Major energy companies withdraw from SBTi draft guidelines after proposed ban on new oil and gas fields

In a significant development for the global energy sector, Shell and several other leading oil and gas companies have stepped away from a six-year initiative to establish a “net zero” emissions standard for the industry. According to documents reviewed by the Financial Times, the companies withdrew from the Science Based Targets initiative (SBTi) after draft guidelines recommended halting the development of new oil and gas fields—a requirement they deemed untenable for their operations.
The SBTi, a respected standard-setting organization in the climate space, launched the oil and gas standard effort in 2019 with the aim of providing a clear pathway for fossil fuel producers to align their activities with the goals of the Paris Agreement. Early drafts of the standard emphasized deep cuts in carbon emissions and proposed that companies cease new fossil fuel extraction projects by the end of 2027 or upon the submission of their climate plans. These provisions, viewed as too rigid, prompted key members of the industry to reconsider their involvement in the process.

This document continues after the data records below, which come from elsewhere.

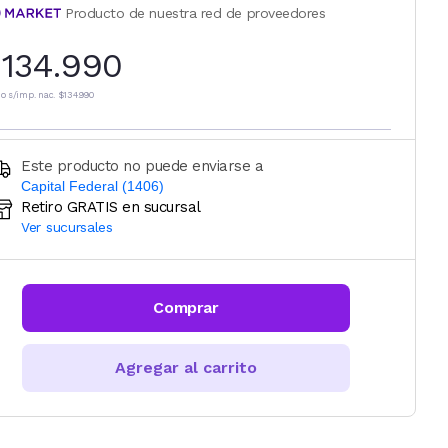
Producto de nuestra red de proveedores
134.990
io s/imp. nac.
$134.990
Este producto no puede enviarse a
Capital Federal (1406)
Retiro GRATIS en sucursal
Ingresá código postal (sólo números)
Ver sucursales
CALCULAR
Comprar
Agregar al carrito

Shell, Europe’s largest oil major, publicly criticized the draft guidelines for failing to reflect the practical realities of energy markets. In its withdrawal statement, the company argued that a blanket prohibition on new fields would not accommodate the nuanced needs of different regions and technologies. Aker BP and Enbridge, among others, also exited the initiative, citing limited influence over the final standard and concerns about operational feasibility.

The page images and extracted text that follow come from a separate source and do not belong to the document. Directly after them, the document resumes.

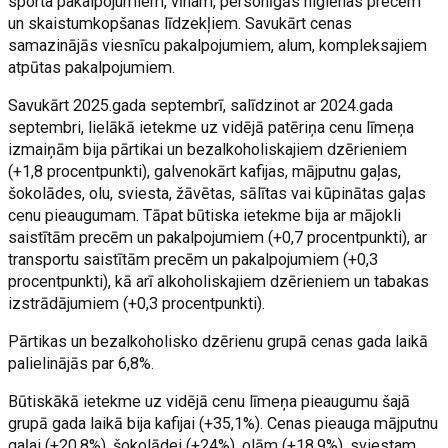
sporta pakalpojumiem, vīnam, personīgās higiēnas precēm
un skaistumkopšanas līdzekļiem. Savukārt cenas
samazinājās viesnīcu pakalpojumiem, alum, kompleksajiem
atpūtas pakalpojumiem.
Savukārt 2025.gada septembrī, salīdzinot ar 2024.gada
septembri, lielākā ietekme uz vidējā patēriņa cenu līmeņa
izmaiņām bija pārtikai un bezalkoholiskajiem dzērieniem
(+1,8 procentpunkti), galvenokārt kafijas, mājputnu gaļas,
šokolādes, olu, sviesta, žāvētas, sālītas vai kūpinātas gaļas
cenu pieaugumam. Tāpat būtiska ietekme bija ar mājokli
saistītām precēm un pakalpojumiem (+0,7 procentpunkti), ar
transportu saistītām precēm un pakalpojumiem (+0,3
procentpunkti), kā arī alkoholiskajiem dzērieniem un tabakas
izstrādājumiem (+0,3 procentpunkti).
Pārtikas un bezalkoholisko dzērienu grupā cenas gada laikā
palielinājās par 6,8%.
Būtiskākā ietekme uz vidējā cenu līmeņa pieaugumu šajā
grupā gada laikā bija kafijai (+35,1%). Cenas pieauga mājputnu
gaļai (+20,8%), šokolādei (+24%), olām (+18,9%), sviestam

In response to the departures, SBTi officials announced a pause in the development of the oil and gas standard, attributing the delay to internal capacity constraints. The organization insisted that the decision was not directly caused by industry pushback. However, the suspension coincided with the appointment of David Kennedy as SBTi’s new chief executive, who has since pushed back the timeline for financial institutions’ guidance—moving the deadline for ending support for new oil and gas ventures from 2025 to 2030.
The retreat from the net zero standard has drawn criticism from climate advocates, who warn that it could undermine efforts to limit global warming to 1.5°C above pre-industrial levels. By softening the criteria for fossil fuel producers, the pause risks delaying critical emissions reductions and allowing for expanded extraction activities in vulnerable regions. Critics argue that without a robust benchmark, companies will lack the incentive to pivot toward cleaner energy solutions.
Supporters of the companies’ decision contend that a more flexible approach is needed to balance energy security and climate goals. They stress that an abrupt cessation of new field development could exacerbate energy shortages and economic instability, particularly in developing markets. The debate highlights the complex trade-offs between ecological imperatives and the global demand for affordable, reliable energy.
Analysts suggest that the impasse may catalyze a broader reassessment of industry-led climate frameworks, prompting a shift toward hybrid models that combine emissions reduction targets with transitional allowances for new projects. Whether the SBTi—or an alternative body—can reconcile these competing priorities remains to be seen, but the current stalemate underscores the formidable challenges in steering the world’s leading oil companies toward a net zero future.